Supplied data section start
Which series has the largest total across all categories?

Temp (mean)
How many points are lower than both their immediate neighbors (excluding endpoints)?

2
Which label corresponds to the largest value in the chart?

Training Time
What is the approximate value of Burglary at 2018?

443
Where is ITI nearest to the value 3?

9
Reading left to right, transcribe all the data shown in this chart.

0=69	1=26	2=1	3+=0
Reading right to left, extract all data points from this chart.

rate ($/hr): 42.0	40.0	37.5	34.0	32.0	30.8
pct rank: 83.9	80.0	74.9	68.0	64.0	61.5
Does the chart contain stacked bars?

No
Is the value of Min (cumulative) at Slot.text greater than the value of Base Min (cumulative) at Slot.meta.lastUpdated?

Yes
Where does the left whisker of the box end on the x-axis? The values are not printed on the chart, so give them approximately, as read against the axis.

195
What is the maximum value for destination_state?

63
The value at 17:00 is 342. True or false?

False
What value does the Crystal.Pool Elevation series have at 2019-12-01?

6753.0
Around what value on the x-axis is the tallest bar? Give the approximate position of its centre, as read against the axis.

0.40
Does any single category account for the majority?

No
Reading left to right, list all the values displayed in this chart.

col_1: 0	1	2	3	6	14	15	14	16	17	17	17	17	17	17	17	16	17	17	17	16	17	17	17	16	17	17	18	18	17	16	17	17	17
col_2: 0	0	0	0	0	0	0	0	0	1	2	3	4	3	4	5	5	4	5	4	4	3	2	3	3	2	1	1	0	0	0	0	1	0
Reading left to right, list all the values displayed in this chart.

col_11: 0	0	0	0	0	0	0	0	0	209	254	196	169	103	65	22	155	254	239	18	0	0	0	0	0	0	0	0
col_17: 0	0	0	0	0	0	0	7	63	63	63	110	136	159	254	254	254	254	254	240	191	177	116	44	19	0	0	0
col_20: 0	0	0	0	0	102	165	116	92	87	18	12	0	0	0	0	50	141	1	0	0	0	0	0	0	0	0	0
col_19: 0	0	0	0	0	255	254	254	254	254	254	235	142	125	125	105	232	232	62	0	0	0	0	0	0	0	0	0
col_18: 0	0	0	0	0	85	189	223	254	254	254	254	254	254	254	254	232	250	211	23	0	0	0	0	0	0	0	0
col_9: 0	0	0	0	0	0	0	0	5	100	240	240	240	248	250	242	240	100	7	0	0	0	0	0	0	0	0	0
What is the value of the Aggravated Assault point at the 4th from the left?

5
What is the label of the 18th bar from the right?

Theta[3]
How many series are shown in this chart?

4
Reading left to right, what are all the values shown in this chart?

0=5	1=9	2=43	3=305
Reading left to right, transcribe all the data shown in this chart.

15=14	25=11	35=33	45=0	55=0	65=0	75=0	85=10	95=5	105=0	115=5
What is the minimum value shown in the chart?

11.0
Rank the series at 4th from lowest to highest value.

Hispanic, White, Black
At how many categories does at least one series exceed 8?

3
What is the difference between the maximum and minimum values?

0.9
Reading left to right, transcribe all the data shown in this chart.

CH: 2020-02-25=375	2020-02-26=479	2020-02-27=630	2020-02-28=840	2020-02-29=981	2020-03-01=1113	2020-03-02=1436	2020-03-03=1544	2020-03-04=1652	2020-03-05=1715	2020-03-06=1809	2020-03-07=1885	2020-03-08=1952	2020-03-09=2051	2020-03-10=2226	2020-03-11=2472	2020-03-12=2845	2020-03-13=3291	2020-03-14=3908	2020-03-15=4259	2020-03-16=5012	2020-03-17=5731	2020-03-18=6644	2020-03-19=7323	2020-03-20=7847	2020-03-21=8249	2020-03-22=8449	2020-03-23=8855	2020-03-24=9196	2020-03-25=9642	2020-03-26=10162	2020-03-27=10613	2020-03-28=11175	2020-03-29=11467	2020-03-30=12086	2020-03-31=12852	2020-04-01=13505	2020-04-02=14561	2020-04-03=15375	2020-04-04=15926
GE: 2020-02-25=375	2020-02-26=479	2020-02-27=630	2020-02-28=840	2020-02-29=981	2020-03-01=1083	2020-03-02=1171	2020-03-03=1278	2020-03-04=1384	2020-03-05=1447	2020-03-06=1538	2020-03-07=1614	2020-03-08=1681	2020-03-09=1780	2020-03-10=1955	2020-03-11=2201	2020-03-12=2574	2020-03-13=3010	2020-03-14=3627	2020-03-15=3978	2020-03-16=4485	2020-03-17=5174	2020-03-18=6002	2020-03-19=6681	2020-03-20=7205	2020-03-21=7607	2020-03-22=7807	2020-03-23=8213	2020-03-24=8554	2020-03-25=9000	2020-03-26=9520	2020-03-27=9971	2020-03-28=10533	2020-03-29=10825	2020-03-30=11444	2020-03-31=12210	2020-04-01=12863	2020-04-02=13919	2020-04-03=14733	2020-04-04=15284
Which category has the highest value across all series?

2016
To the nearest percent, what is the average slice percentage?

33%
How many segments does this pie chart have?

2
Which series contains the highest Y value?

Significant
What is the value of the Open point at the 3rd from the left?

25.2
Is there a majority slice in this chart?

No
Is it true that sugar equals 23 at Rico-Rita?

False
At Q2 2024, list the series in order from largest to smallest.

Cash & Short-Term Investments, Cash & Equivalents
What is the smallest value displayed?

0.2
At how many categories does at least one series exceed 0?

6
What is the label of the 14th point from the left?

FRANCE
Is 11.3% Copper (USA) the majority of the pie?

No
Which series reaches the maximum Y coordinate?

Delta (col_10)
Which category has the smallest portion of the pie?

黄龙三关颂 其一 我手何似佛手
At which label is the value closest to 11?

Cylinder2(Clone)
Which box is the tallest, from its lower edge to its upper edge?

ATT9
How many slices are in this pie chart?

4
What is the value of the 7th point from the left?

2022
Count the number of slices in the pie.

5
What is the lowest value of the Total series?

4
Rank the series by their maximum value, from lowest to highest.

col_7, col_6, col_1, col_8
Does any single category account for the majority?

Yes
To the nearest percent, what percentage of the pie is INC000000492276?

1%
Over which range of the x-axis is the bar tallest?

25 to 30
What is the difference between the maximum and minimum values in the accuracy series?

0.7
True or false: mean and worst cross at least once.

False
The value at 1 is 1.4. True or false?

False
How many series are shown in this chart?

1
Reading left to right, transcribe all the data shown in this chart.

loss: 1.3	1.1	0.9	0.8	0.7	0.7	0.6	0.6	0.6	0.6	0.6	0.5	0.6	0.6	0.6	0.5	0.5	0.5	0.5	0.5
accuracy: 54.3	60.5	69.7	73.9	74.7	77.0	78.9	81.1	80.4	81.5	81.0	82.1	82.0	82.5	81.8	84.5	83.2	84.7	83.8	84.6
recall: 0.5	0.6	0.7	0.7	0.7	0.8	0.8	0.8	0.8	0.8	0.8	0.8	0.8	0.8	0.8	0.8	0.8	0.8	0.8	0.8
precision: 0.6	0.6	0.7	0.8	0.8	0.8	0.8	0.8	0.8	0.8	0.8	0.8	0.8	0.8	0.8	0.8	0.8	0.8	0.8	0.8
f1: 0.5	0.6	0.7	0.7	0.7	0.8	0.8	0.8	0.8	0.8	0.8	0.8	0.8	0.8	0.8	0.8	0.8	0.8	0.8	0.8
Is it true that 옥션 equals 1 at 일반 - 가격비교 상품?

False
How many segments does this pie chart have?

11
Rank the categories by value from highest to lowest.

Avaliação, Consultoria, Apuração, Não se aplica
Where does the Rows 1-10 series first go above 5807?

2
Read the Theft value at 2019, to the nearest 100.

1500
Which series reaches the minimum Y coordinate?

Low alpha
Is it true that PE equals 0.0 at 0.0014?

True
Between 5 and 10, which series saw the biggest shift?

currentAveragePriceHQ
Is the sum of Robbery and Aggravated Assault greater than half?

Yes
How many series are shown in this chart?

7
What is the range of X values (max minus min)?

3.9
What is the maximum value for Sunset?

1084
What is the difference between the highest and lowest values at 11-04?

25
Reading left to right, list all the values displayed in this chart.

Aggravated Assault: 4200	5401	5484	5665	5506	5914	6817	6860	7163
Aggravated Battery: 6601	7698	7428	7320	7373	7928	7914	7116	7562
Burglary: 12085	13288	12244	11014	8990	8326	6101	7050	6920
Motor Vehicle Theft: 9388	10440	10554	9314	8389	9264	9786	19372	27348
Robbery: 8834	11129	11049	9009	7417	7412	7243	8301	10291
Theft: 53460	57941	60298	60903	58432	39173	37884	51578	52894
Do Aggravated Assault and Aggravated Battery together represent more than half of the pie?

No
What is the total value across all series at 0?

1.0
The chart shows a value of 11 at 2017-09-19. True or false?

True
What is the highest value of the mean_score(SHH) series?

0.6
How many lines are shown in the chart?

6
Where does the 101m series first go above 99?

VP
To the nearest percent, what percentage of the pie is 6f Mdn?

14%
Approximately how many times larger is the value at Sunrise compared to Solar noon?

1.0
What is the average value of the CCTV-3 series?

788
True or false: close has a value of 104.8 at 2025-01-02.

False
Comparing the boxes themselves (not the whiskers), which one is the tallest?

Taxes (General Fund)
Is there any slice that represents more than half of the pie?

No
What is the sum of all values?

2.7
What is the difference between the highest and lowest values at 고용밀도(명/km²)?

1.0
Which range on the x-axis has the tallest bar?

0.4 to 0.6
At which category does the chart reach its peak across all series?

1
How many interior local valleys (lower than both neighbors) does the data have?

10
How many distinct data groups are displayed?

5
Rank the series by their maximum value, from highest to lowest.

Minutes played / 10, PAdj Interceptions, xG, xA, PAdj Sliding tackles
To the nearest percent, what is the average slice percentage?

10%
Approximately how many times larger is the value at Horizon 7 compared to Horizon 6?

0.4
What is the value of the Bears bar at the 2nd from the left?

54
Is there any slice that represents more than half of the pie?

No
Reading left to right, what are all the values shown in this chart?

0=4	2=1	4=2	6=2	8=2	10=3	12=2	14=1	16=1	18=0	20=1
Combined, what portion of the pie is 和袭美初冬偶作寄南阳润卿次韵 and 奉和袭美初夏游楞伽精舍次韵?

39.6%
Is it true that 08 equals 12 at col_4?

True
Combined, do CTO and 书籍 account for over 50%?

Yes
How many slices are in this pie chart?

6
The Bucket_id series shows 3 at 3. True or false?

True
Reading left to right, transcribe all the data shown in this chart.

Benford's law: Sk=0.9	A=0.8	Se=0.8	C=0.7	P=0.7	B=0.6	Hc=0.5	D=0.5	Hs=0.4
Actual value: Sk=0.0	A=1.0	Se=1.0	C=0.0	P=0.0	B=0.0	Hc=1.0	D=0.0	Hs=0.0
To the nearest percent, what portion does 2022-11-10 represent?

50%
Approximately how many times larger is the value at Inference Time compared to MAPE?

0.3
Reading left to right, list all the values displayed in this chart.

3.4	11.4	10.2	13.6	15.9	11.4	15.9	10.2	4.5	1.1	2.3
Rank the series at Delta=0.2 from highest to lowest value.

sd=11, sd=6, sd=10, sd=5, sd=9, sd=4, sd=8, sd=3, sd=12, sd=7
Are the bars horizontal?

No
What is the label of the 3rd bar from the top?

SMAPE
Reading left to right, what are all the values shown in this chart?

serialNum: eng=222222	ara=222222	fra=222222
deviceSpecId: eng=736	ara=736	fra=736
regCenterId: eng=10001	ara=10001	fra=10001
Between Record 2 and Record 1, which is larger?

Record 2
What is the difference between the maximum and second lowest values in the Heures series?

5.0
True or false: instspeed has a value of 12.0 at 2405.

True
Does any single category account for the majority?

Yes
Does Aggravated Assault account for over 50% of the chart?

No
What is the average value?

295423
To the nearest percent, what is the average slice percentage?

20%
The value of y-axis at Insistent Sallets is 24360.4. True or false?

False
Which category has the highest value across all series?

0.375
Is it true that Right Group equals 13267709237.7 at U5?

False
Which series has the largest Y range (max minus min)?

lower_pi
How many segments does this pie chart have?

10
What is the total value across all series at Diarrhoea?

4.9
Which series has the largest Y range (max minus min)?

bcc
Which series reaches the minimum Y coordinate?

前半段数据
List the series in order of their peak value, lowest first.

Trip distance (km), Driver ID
Supplied data section end
Copy the items word for word, from the very first line down to and including the line that contains "What is the approximate".

Answer section:
Which series has the largest total across all categories?

Temp (mean)
How many points are lower than both their immediate neighbors (excluding endpoints)?

2
Which label corresponds to the largest value in the chart?

Training Time
What is the approximate value of Burglary at 2018?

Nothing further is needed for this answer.